» YOUR ASSIGNMENT
Count how many lines of the records below contain the word "similar". Reply with the number alone.

┌──

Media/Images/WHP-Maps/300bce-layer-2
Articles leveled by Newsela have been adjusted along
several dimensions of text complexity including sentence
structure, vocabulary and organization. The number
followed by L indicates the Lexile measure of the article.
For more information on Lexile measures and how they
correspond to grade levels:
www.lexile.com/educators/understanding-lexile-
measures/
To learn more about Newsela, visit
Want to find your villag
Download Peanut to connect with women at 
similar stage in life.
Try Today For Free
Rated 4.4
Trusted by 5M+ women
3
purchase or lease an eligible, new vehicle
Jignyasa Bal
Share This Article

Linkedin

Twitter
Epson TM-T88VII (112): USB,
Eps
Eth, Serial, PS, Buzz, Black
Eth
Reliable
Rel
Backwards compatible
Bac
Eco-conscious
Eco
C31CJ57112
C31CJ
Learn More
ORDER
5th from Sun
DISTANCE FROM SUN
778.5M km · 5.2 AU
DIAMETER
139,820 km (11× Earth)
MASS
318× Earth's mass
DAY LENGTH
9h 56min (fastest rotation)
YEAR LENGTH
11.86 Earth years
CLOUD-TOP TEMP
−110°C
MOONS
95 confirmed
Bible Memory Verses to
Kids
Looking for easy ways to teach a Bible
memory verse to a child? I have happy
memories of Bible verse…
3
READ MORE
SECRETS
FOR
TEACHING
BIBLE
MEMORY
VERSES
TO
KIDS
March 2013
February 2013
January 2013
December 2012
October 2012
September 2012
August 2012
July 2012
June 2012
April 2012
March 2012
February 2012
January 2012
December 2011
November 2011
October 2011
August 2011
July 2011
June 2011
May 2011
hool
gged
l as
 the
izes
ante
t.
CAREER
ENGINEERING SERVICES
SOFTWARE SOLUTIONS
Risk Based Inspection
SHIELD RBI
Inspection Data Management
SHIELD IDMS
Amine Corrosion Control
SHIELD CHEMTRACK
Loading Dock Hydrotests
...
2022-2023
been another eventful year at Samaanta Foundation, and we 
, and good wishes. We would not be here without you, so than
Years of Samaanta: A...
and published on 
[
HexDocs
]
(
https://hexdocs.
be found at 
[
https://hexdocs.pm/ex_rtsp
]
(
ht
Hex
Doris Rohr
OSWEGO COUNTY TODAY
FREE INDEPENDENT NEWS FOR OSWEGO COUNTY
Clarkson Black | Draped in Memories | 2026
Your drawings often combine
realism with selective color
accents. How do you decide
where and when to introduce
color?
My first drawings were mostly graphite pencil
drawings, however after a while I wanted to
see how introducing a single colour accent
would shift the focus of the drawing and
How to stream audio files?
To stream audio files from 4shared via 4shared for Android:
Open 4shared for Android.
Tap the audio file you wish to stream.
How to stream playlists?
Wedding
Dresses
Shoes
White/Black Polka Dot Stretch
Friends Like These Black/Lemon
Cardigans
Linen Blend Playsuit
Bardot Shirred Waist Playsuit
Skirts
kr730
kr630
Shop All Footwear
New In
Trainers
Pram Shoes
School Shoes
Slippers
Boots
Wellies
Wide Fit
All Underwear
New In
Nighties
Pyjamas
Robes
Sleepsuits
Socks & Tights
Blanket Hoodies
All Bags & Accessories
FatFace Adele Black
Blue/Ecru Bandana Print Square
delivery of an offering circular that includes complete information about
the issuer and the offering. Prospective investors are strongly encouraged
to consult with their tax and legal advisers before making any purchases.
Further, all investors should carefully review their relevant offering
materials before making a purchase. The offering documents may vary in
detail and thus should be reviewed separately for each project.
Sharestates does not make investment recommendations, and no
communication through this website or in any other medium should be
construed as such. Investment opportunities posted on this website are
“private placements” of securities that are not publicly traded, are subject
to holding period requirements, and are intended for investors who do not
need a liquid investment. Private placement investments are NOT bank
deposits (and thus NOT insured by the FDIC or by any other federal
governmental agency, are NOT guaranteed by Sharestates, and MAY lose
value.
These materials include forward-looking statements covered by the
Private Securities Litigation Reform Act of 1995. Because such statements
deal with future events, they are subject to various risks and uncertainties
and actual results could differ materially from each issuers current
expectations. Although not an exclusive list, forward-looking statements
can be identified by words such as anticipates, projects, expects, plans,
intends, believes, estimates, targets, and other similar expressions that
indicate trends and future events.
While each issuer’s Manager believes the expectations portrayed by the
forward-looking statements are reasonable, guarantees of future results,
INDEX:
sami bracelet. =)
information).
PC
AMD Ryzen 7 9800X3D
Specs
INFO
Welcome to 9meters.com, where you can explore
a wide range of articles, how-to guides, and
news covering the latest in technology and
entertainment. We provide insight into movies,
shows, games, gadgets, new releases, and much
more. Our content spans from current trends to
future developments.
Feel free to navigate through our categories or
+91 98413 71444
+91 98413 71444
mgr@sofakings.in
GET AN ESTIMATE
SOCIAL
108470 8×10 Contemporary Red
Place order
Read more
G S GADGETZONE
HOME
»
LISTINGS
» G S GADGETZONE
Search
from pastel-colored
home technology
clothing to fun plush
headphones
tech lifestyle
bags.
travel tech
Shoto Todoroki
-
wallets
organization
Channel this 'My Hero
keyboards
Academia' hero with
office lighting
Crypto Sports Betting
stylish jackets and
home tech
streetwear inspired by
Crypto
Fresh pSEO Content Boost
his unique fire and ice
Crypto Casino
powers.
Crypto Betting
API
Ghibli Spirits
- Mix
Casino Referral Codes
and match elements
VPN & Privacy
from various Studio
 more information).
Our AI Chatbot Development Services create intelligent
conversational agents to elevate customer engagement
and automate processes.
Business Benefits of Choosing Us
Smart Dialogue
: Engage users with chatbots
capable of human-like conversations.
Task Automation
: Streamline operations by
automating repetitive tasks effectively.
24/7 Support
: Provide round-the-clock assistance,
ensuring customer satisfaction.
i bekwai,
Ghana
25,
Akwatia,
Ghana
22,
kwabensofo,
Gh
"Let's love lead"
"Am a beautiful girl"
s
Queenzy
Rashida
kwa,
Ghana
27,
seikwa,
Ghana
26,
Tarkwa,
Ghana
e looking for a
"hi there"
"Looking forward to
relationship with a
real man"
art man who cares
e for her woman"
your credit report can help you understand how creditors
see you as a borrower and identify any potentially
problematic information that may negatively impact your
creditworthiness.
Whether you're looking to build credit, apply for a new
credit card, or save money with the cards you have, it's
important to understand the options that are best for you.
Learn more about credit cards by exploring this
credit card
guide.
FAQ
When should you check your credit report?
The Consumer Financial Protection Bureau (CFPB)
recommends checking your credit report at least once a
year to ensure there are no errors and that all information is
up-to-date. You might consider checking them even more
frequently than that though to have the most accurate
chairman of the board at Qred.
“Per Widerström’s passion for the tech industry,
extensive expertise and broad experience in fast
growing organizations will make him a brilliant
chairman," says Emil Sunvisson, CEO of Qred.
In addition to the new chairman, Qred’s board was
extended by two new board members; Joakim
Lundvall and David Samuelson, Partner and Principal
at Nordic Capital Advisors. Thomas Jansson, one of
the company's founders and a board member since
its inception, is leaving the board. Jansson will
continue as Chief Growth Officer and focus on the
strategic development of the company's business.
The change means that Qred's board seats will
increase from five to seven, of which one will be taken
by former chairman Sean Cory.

└──

» WORKED SOLUTION
2